**Provided information:**
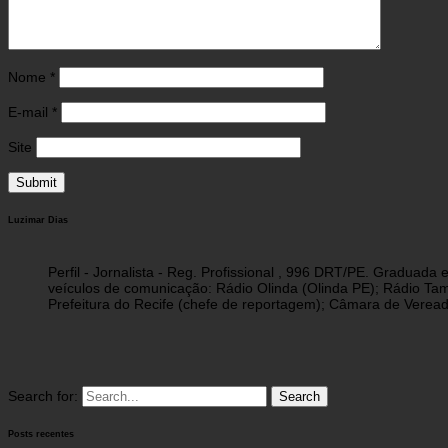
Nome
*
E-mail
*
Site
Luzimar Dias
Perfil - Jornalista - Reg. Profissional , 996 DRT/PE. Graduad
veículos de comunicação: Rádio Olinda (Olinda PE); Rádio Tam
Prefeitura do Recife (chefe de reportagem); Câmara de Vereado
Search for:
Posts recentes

--

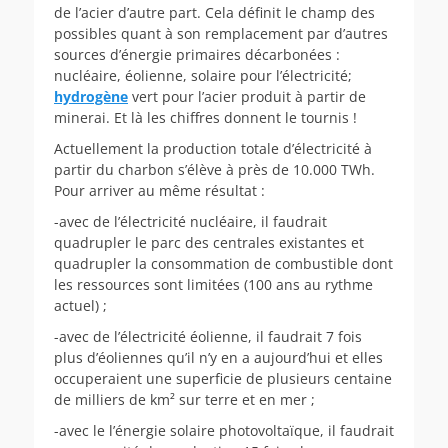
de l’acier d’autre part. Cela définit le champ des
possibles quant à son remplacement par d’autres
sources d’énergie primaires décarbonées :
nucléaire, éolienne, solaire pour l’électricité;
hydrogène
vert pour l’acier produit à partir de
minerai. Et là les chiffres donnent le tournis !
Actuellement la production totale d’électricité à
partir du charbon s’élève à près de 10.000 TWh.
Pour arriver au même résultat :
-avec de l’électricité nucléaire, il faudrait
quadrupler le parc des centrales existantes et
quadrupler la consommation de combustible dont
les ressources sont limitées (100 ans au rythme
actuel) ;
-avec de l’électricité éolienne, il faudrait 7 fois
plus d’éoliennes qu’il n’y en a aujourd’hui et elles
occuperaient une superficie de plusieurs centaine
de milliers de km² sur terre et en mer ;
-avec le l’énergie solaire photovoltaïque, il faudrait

==

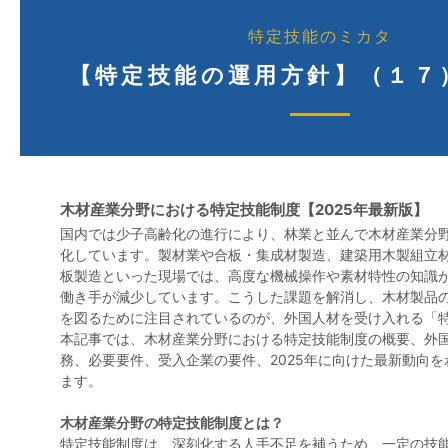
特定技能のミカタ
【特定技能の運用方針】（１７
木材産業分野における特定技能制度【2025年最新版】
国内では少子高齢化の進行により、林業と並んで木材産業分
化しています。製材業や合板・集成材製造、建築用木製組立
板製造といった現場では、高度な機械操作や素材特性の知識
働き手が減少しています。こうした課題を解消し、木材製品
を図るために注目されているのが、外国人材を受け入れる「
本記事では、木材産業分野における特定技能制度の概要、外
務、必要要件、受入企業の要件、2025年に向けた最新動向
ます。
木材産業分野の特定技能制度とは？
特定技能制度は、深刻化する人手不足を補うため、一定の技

**Instruction:** Rewrite the lines from the one with "de l’acier d’autre" to the one with "-avec le l’énergie", putting "vertige" in place of "tournis" and changing nothing else.

**Answer:**
de l’acier d’autre part. Cela définit le champ des
possibles quant à son remplacement par d’autres
sources d’énergie primaires décarbonées :
nucléaire, éolienne, solaire pour l’électricité;
hydrogène
vert pour l’acier produit à partir de
minerai. Et là les chiffres donnent le vertige !
Actuellement la production totale d’électricité à
partir du charbon s’élève à près de 10.000 TWh.
Pour arriver au même résultat :
-avec de l’électricité nucléaire, il faudrait
quadrupler le parc des centrales existantes et
quadrupler la consommation de combustible dont
les ressources sont limitées (100 ans au rythme
actuel) ;
-avec de l’électricité éolienne, il faudrait 7 fois
plus d’éoliennes qu’il n’y en a aujourd’hui et elles
occuperaient une superficie de plusieurs centaine
de milliers de km² sur terre et en mer ;
-avec le l’énergie solaire photovoltaïque, il faudrait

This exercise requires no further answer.